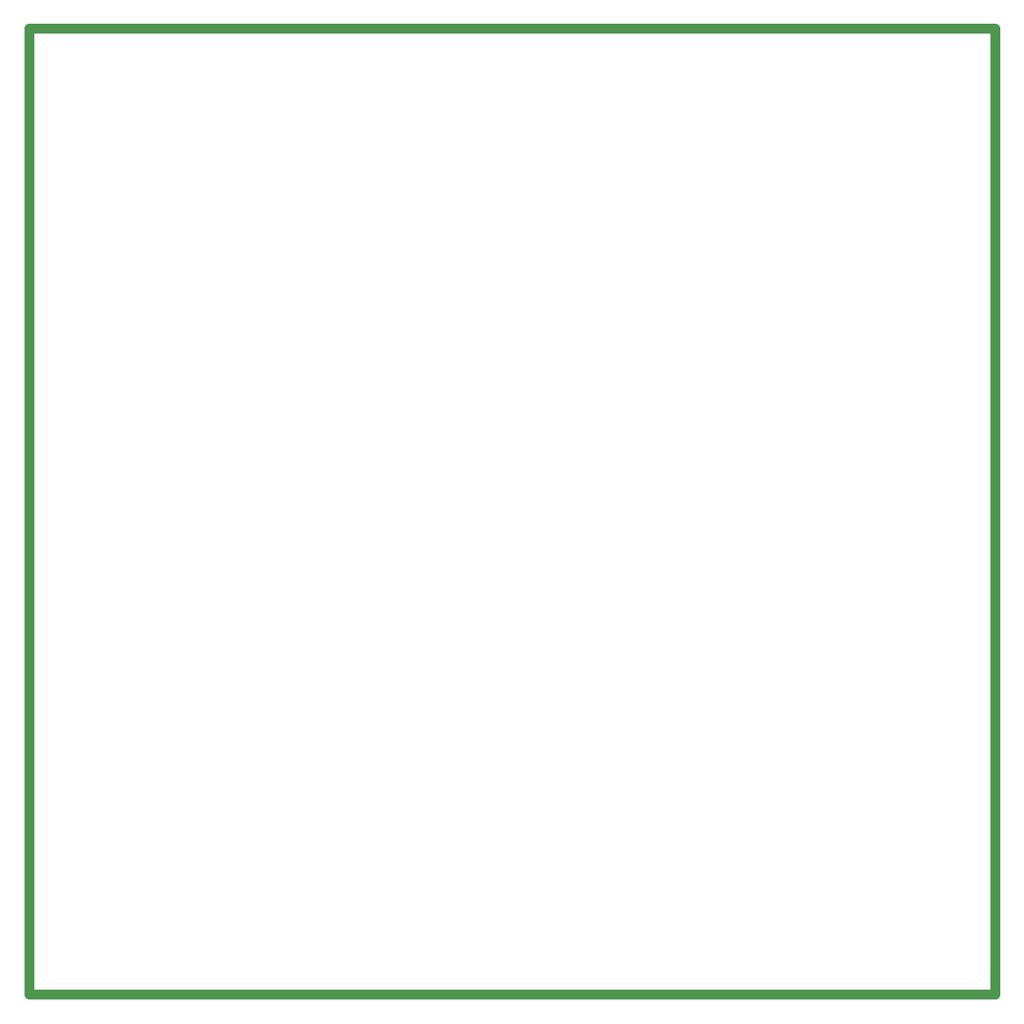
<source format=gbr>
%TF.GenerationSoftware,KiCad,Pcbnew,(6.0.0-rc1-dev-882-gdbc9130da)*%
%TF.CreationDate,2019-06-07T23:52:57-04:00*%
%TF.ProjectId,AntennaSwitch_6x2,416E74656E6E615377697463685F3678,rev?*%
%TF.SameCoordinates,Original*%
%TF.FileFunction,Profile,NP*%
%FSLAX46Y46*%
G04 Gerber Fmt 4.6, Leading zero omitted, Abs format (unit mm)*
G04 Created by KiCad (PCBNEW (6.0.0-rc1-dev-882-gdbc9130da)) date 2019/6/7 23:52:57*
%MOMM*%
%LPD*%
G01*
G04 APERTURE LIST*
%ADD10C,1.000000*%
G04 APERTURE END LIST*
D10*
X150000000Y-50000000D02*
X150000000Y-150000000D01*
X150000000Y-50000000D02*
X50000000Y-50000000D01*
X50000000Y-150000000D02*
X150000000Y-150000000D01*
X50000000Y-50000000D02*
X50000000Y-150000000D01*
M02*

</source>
☆ ☆ ☆ ☆ ☆
Task to carry out: Apply a filter to the listing above so that only lines with "KiCad" are kept, and copy those lines.

Exercise result:
%TF.GenerationSoftware,KiCad,Pcbnew,(6.0.0-rc1-dev-882-gdbc9130da)*%
G04 Created by KiCad (PCBNEW (6.0.0-rc1-dev-882-gdbc9130da)) date 2019/6/7 23:52:57*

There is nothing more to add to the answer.